MATERIAL FOR THE TASK:
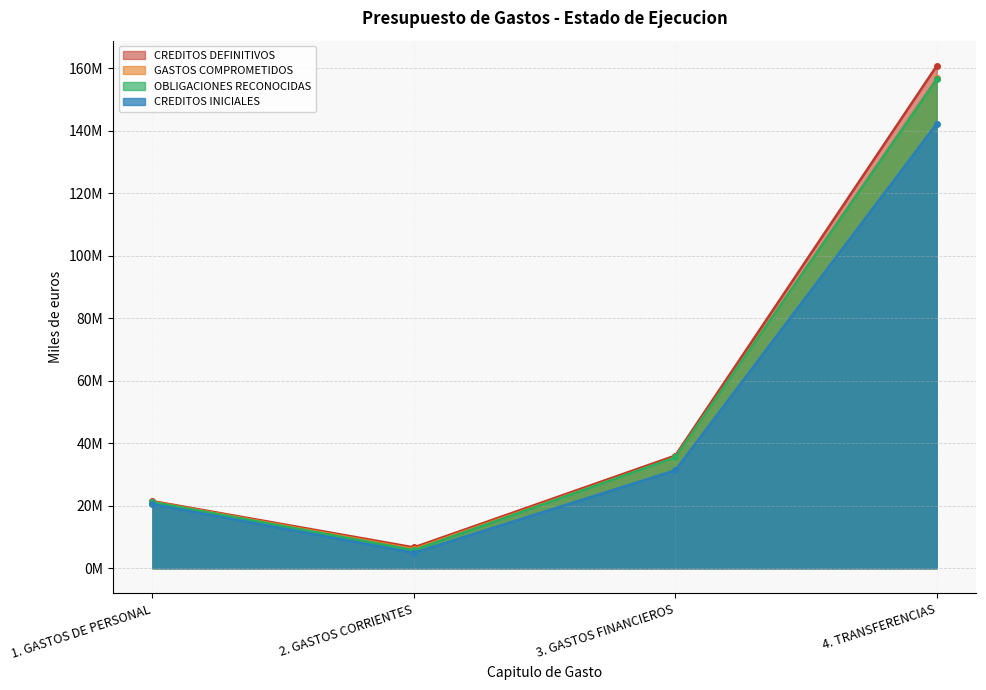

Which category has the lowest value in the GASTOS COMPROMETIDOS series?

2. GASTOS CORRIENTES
---
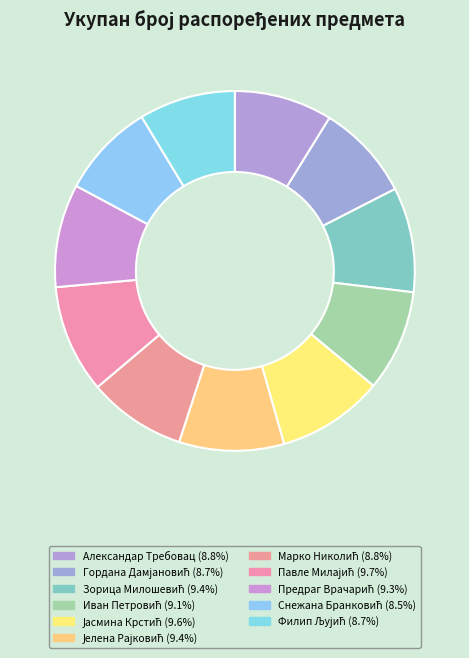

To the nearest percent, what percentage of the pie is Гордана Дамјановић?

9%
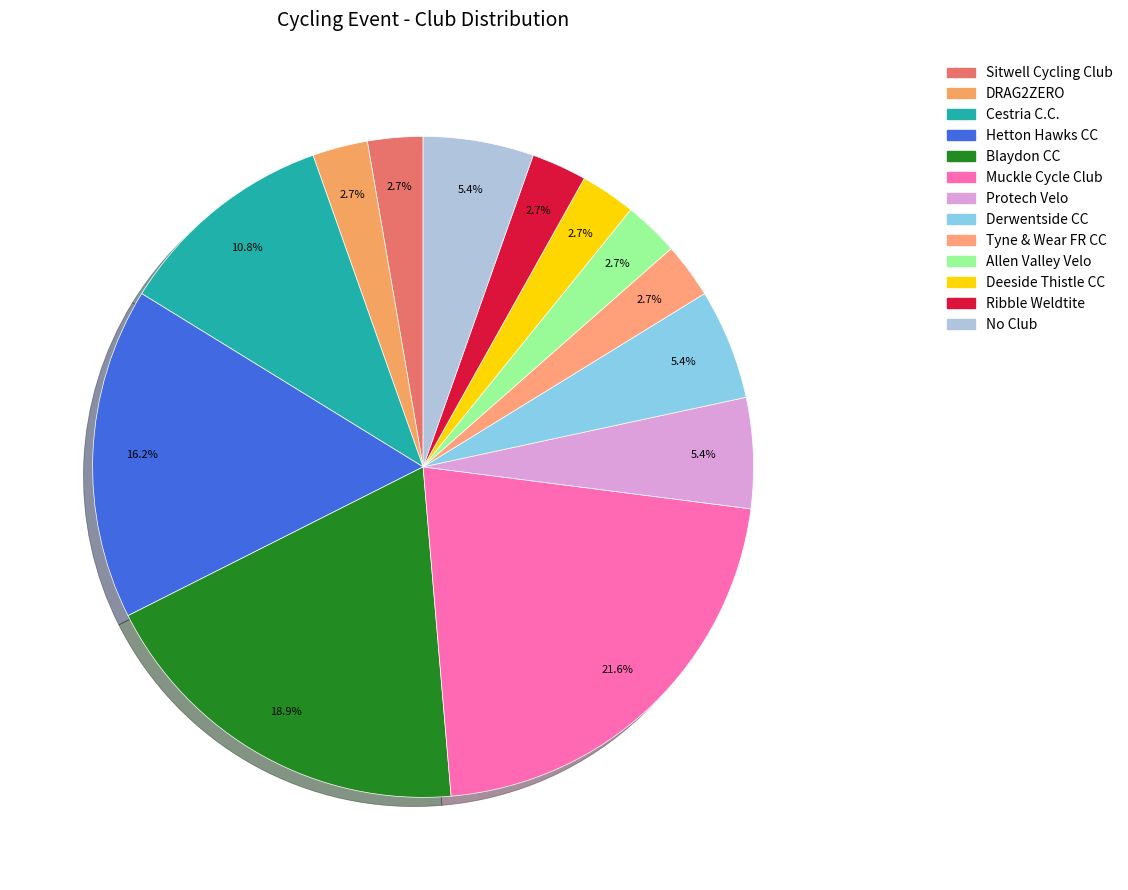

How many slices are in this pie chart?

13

WORK INSTRUCTION: List each line in the entries above that contains the string "GASTOS", treating uppercase and lowercase letters as distinct.

WRITTEN ANSWER:
Which category has the lowest value in the GASTOS COMPROMETIDOS series?
2. GASTOS CORRIENTES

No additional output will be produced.